Cultivate RH looks to create opportunities for budding entrepreneurs and highlight and strengthen talent in the community. It will offer 23 restaurant and retail spaces — at an affordable price. 

“As a community we hope we can foster these dreams and turn them into a reality,” she says. “Our goal is that Cultivate is the center where we all meet.”

Boxman Studios has been tapped for the project. 

Plans call for 12 modular units — reminiscent of shipping containers — to be pieced together to create a campus, complete with an outdoor covered bar and open-air amphitheater.

Four anchor restaurants will be permanent fixtures. The remaining businesses — each between 100 and 400 square feet — will commit to a two-year program to ensure their success.
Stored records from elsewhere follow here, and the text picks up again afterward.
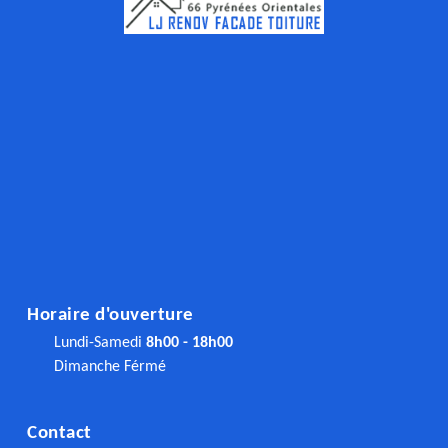
Horaire d'ouverture
Lundi-Samedi
8h00 - 18h00
Dimanche Férmé
Contact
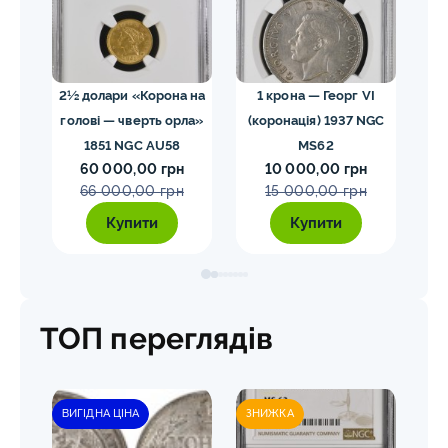
02
2½ долари «Корона на
1 крона — Георг VI
голові — чверть орла»
(коронація) 1937 NGC
VII
1851 NGC AU58
MS62
ко
60 000,00 грн
10 000,00 грн
E
66 000,00 грн
15 000,00 грн
Купити
Купити
ТОП переглядів
ВИГІДНА ЦІНА
ЗНИЖКА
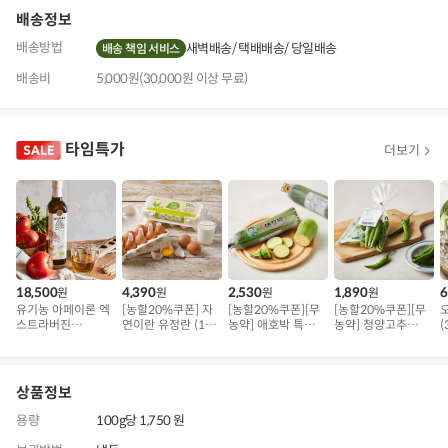
배송정보
배송방법
새벽배송
택배배송
당일배송
배송 책임 서비스
배송비
5,000원(30,000원 이상 무료)
타임특가
더보기
18,500
4,390
2,530
1,890
6
원
원
원
원
유기농 아페이론 엑
[농할20%쿠폰] 자
[농할20%쿠폰][무
[농할20%쿠폰][무
스트라버진
연이란 유정란 (10
농약] 애호박 특품
농약] 청양고추
(
(500ml)
구)
(300g 내외)
(100g)
상품정보
용량
100g당 1,750 원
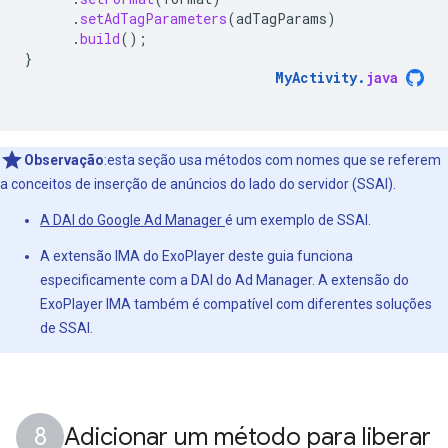
.
setAdTagParameters
(
adTagParams
)
.
build
();
}
MyActivity
.
java
Observação
:esta seção usa métodos com nomes que se referem
a conceitos de inserção de anúncios do lado do servidor (SSAI).
A DAI do Google Ad Manager
é um exemplo de SSAI.
A extensão IMA do ExoPlayer deste guia funciona
especificamente com a DAI do Ad Manager. A extensão do
ExoPlayer IMA também é compatível com diferentes soluções
de SSAI.
Adicionar um método para liberar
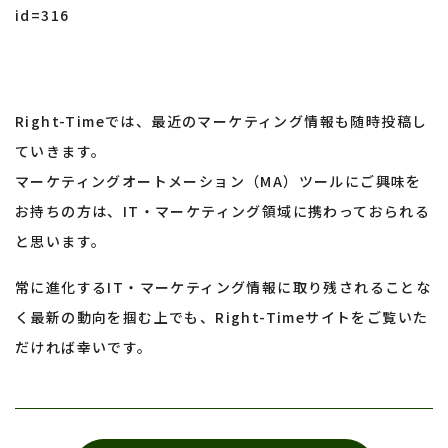
id=316
Right-Timeでは、最近のマーケティング情報も随時投稿し
ていきます。
マーケティングオートメーション（MA）ツールにご興味を
お持ちの方は、IT・マーケティング領域に携わっておられる
と思います。
常に進化するIT・マーケティング情報に取り残されることな
く最新の動向を掴む上でも、Right-Timeサイトをご覧いた
だければ幸いです。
That incubator program aims to help businesses get their footing, test their concepts and learn the ins-and-outs of business; too many early entrepreneurship programs have limited access for the public.

“We just want to hold their hand,” she says. “We’ve both been on the other side as entrepreneurs needing help and not knowing where to get it.”

Kelly is behind retail store The Mercantile in Rock Hill. Brown recently sold Fresh Vibes juice bar and is pursuing a doctorates degree in business administration with a focus on entrepreneurship.

Kelly is also behind MercEmpower, an initiative to empower Black female entrepreneurs between the ages of 21 and 40.

“The need was so strong,” she says. “I just felt like I had to do something more."